4)  The edu-babble and endless loop of the same recycled education ideas has to stop.  We need to experiment, bring in ideas from the business world, steal from Germany, China, Finland, and Singapore, innovate and think outside the box.  Right now everyone at the top of the food chain was educated in an era when computers were something used by NASA.  We need to have acceptance of what Sir Ken is talking about at the grassroots level, so that we develop the political will to make meaningful changes to the system, and not present the same old stuff dressed up differently.

5)  Teachers unions need to shut up.  Our pay should simply be indexed to inflation.  Benefits should be debated once and then left alone.  Unions could then be replaced by actual organizations that had the students’ best interests in mind (and those of society by extension) instead of by the teachers who don’t want to be in the classroom (it’s a dirty secret that teachers’ unions are run by former teachers who couldn’t cut it).  These unions might be the single biggest obstacle potential reform currently faces… and that’s really saying something.

6)  We need to recognize that the best quartile of teachers out there, make a huge difference relative to average, or the large number of “below average” teachers out there.  Today’s technology makes it possible for a lot of the lectures and lesson plans to be delivered by these elite teachers, and merely facilitated by classroom teachers.  Let’s stop pretending every teacher is the same, pay a bonus to the top quartile, and have them design online courses that students can engage with through technology.  I bet Apple, Gates, and Zuckerberg would even fit a huge part of the bill for this if we asked them nicely!

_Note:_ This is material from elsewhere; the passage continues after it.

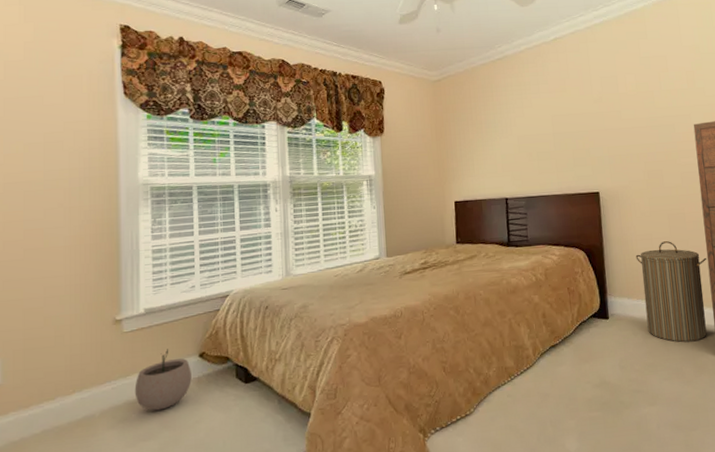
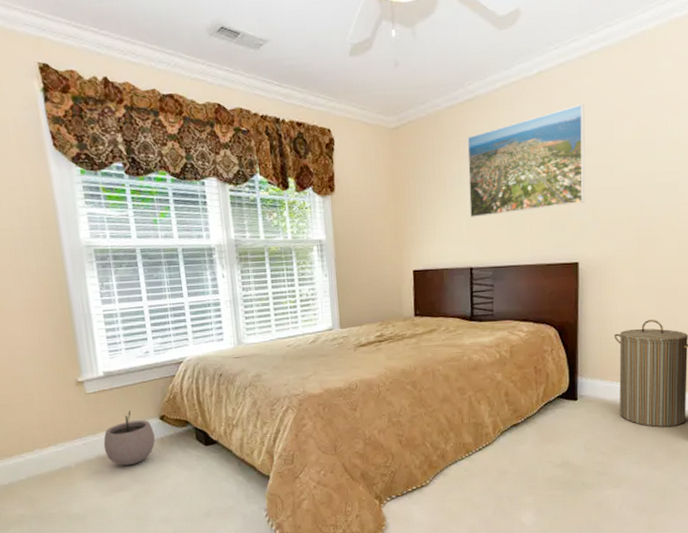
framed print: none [499,63,600,154] -> present [467,104,585,217]

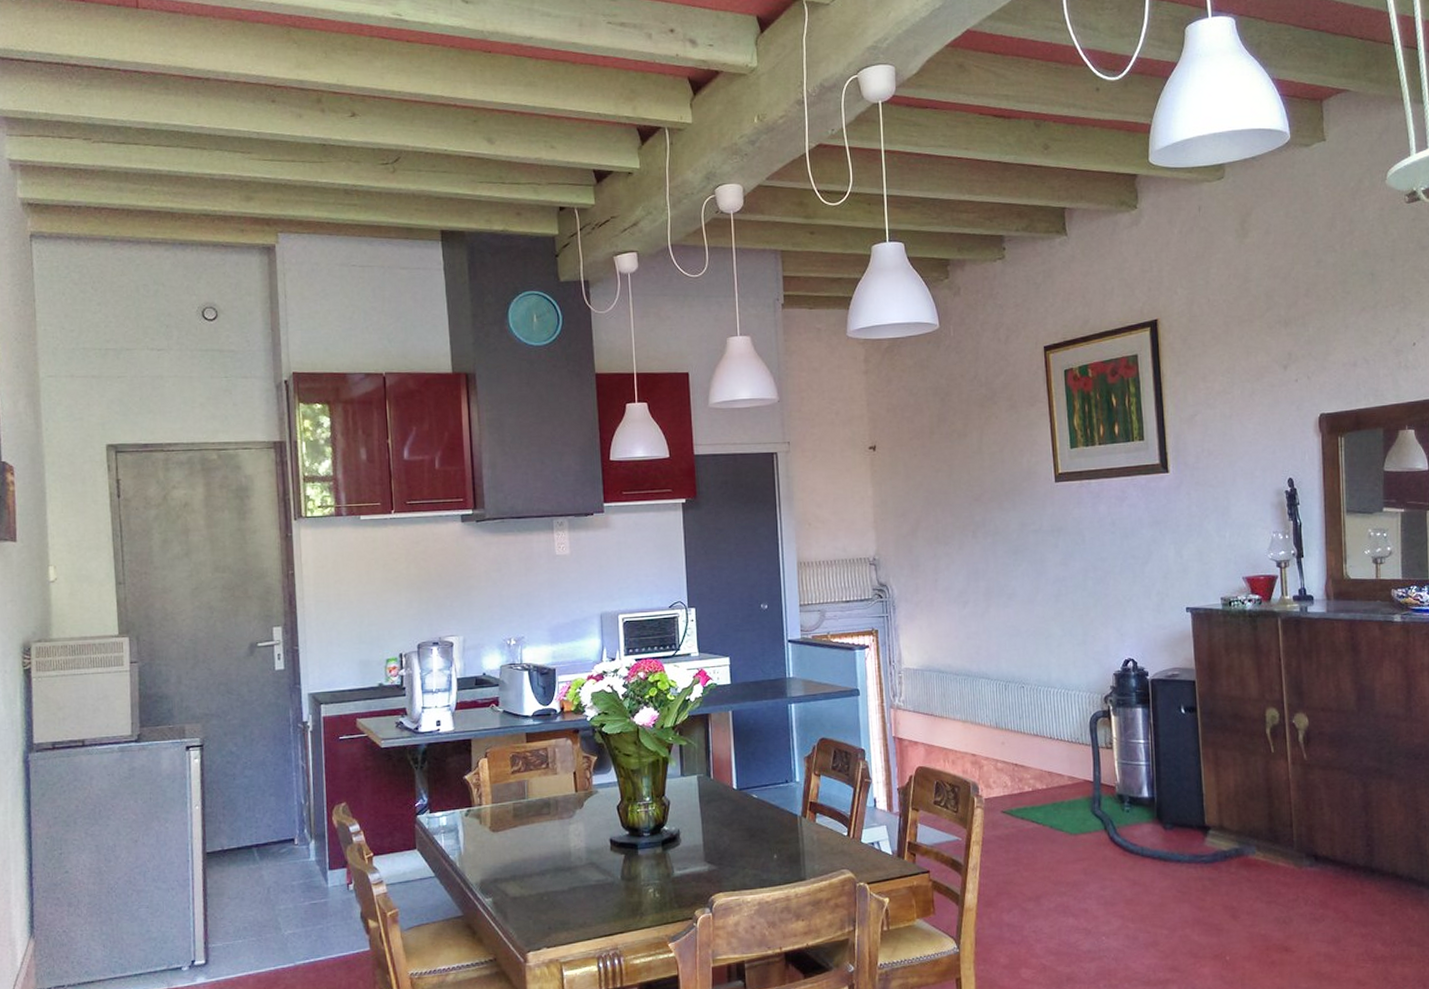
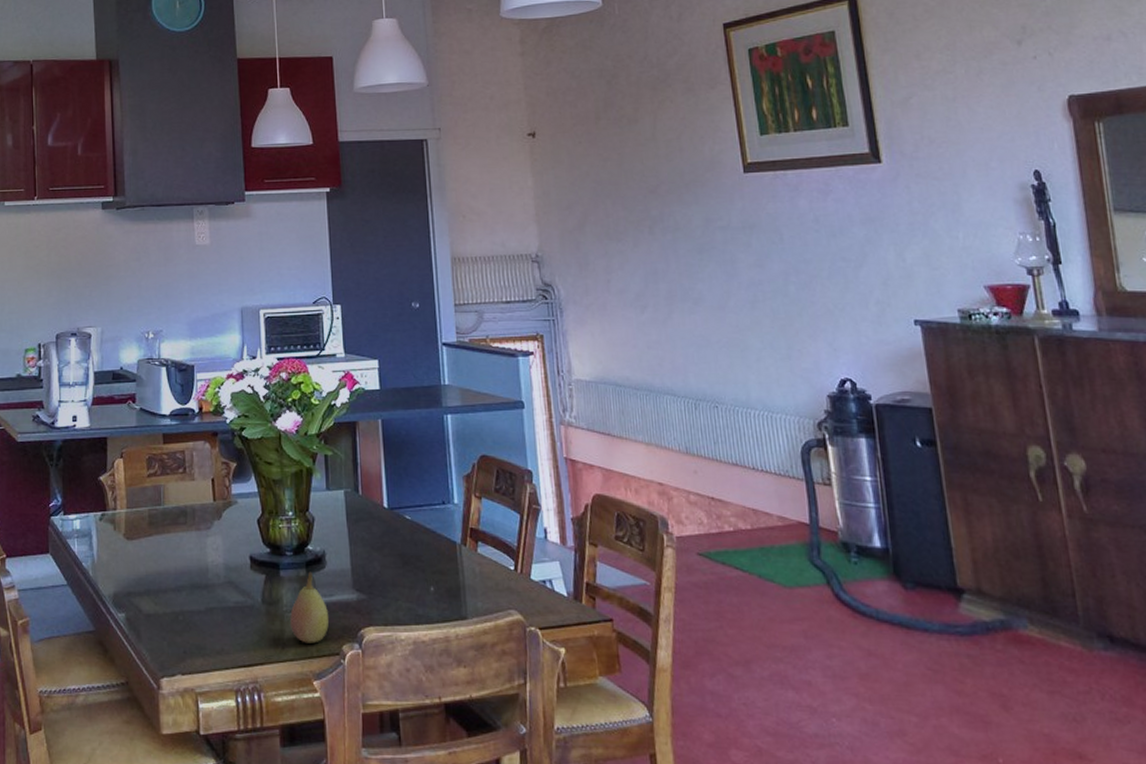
fruit: none [647,849,683,912] -> present [290,571,329,644]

7) Show me the money baby!  Robinson is right when he says schools are structured along factory lines.  There is a reason factory lines come so highly recommended – they’re efficient and cheap!  If we deviate from this process I guarantee it will cost more taxpayer dollars.  There are many arguments out there that the eventual cost to society of kids being disengaged from the education system is far greater than meaningful reforms out there, but the immediate political reality is that people have to understand that investing in education costs real money.  However, if we’re going to ask people for this money, lets have a viable plan in place that we can show people in exchange for their hard-earned dollars.

There are a few other proposals I can think of, but at this point your eyes are likely glazed over (if only I had an animation of all this…), so I’ll leave the ball in your court.   At some point I hope to be in a position to affect some amount of change.  The first step is being open to new ideas… so let me hear some!